[Recollections of a Long Life by Theodore Ledyard Cuyler]@TWC D-Link bookRecollections of a Long Life CHAPTER XVI 21/38
It has done more than any other single agency to develop the life and to train for service the energies of the youthful members of the churches It has yet still wider possibilities before it, and when the hand that planted this mighty tree has turned to dust its boughs will be shedding down the fruits of the Spirit on the dwellers in every clime. One of the most striking improvements that I have witnessed has been in the sanitary condition, both physical and moral, of our great cities. The conditions in New York, when I came to the pastorate of the Market Street Church almost fifty years ago, would seem incredible to the New Yorkers of to-day.
The disgusting depravities of the Fourth Ward, afterwards made familiar by the reformatory efforts of Jerry McCauley, were then in full blast, defying all police authority and outraging common decency.

▶ [RECORDS SHOWN]:
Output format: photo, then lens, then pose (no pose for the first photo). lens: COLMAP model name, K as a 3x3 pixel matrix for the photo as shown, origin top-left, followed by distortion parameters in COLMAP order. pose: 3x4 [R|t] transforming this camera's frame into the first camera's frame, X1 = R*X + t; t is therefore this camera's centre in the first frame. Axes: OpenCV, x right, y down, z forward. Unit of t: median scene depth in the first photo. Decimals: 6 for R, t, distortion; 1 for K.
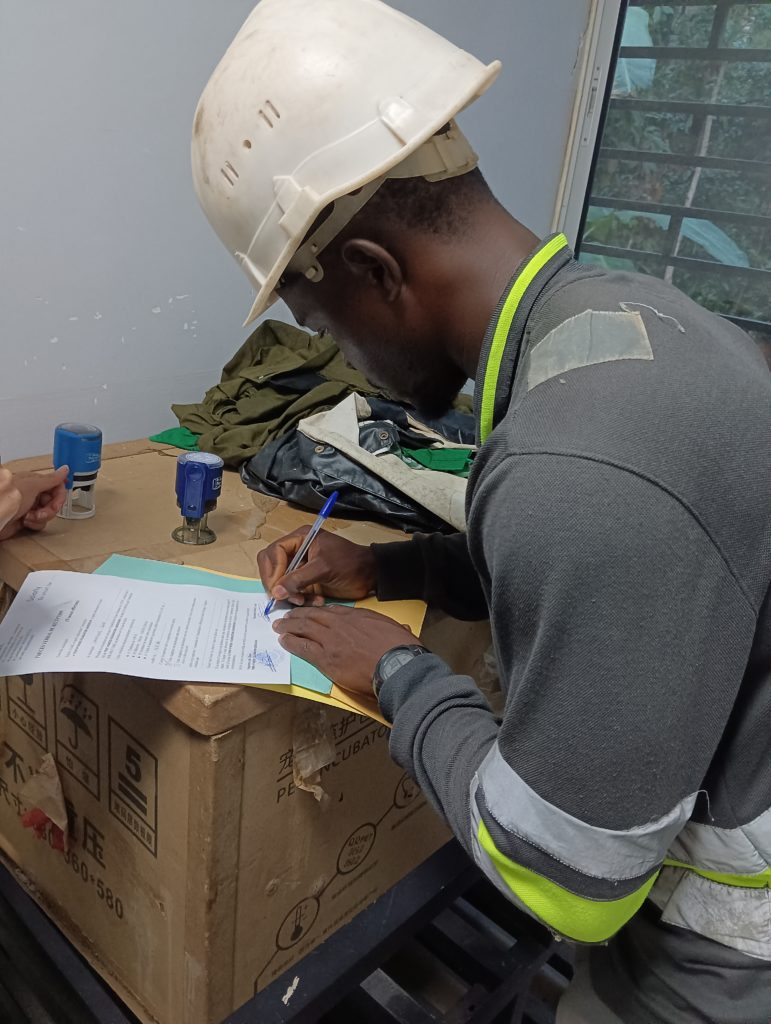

* * *

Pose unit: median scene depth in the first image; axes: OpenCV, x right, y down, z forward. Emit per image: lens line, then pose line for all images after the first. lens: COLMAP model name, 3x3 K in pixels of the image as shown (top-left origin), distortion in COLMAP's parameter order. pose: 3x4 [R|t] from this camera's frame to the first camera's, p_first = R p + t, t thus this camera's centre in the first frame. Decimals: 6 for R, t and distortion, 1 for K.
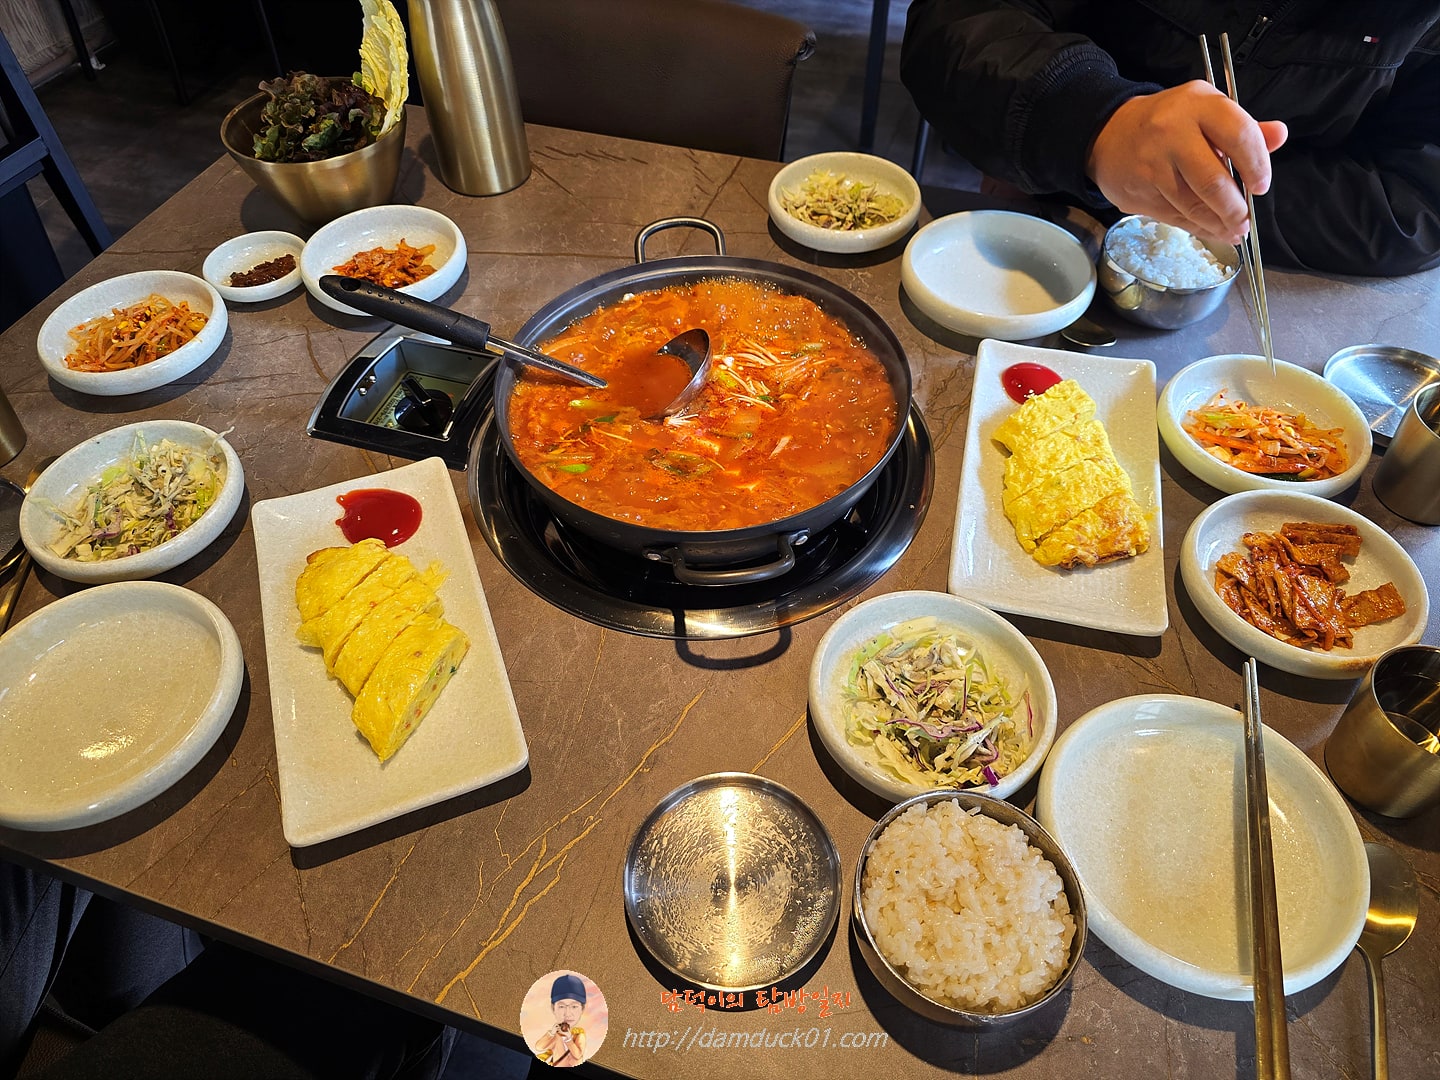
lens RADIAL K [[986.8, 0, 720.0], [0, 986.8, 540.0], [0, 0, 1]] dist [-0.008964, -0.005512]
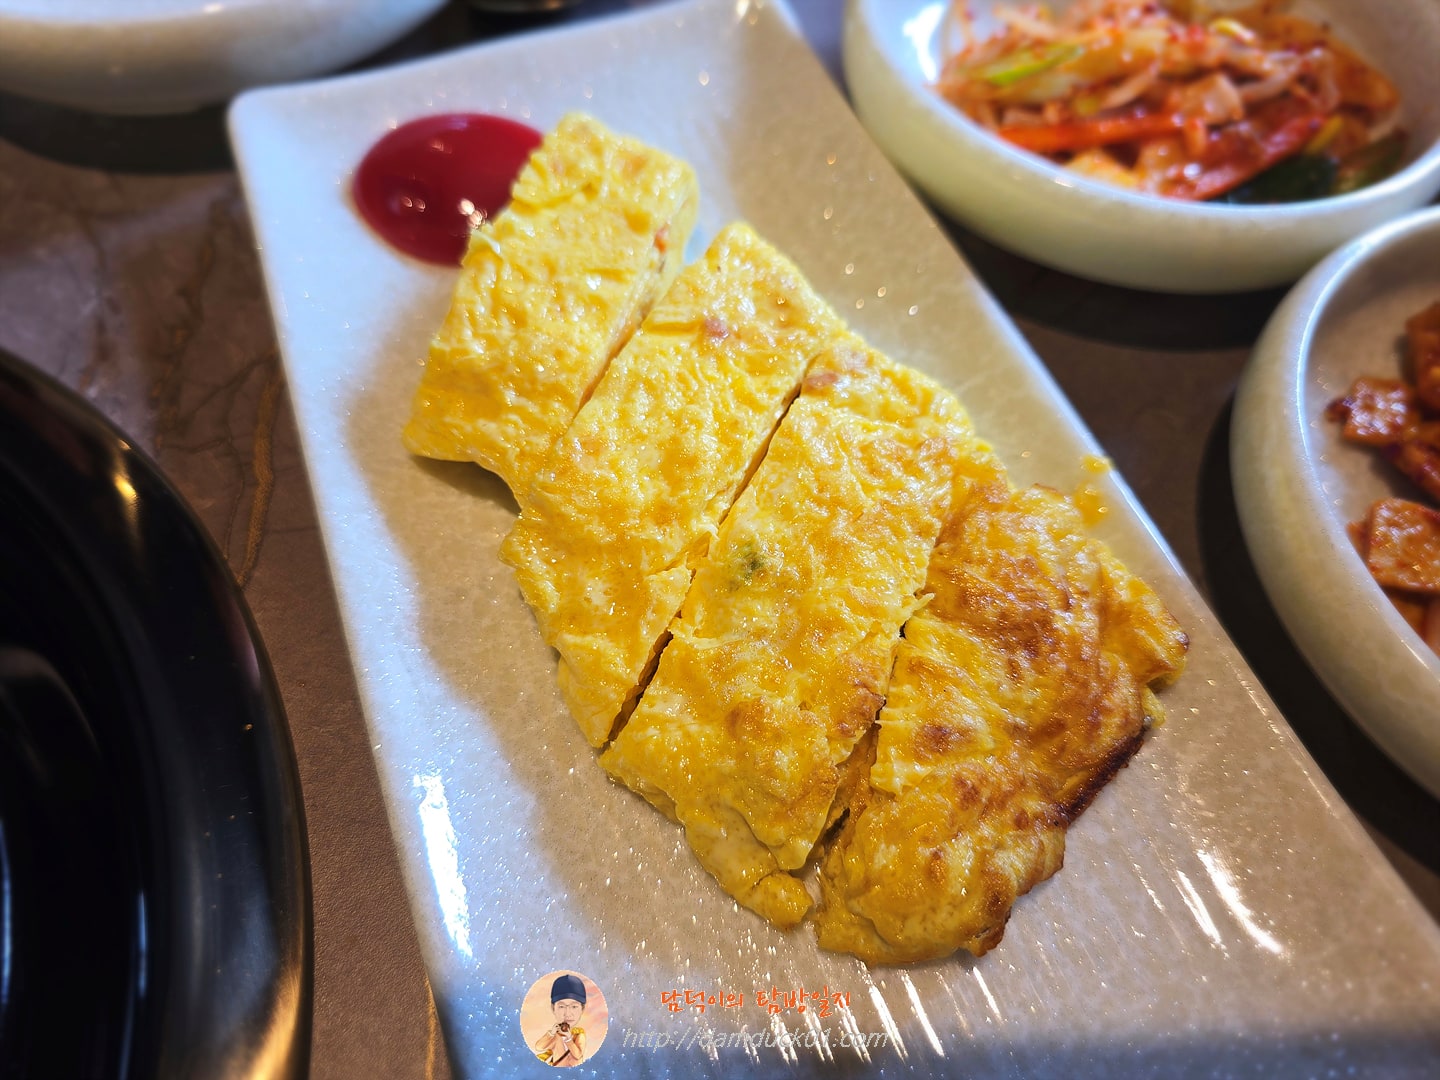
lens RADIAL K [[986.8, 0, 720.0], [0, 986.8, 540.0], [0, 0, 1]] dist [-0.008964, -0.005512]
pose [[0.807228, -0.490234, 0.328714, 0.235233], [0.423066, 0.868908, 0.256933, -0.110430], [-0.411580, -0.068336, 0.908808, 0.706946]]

▶ [REQUIRED ACTION 1]: According to the excerpt from Recollections of a Long Life, at which church did the author take up a pastorate almost fifty years ago?
▶ [REQUIRED ACTION 2]: Write a continuation of the excerpt from Recollections of a Long Life, beginning after its last sentence about the Fourth Ward.
The data above are separate from the excerpt from Recollections of a Long Life.

▶ [ANSWER SPACE 1]: The Market Street Church in New York.

▶ [ANSWER SPACE 2]:
The most hideous sink of iniquity and loathsome degradation was in the once famous "Five Points," in the heart of the Sixth Ward and within a pistol shot of Broadway.
At the time of my coming to New York public attention had been drawn to that quarter with the opening of the "Old Brewery Mission," and by the first planting of a kindred enterprise which grew into the now well-known "Five Points House of Industry." The brave projector of this enterprise was the Rev. L.M.Pease, a hero whose name ought not to be forgotten.
As my church was just off East Broadway, and within a short walk of the Five Points, I took a deep interest in Mr.Pease's Christian undertaking, and aided him by every means in my power.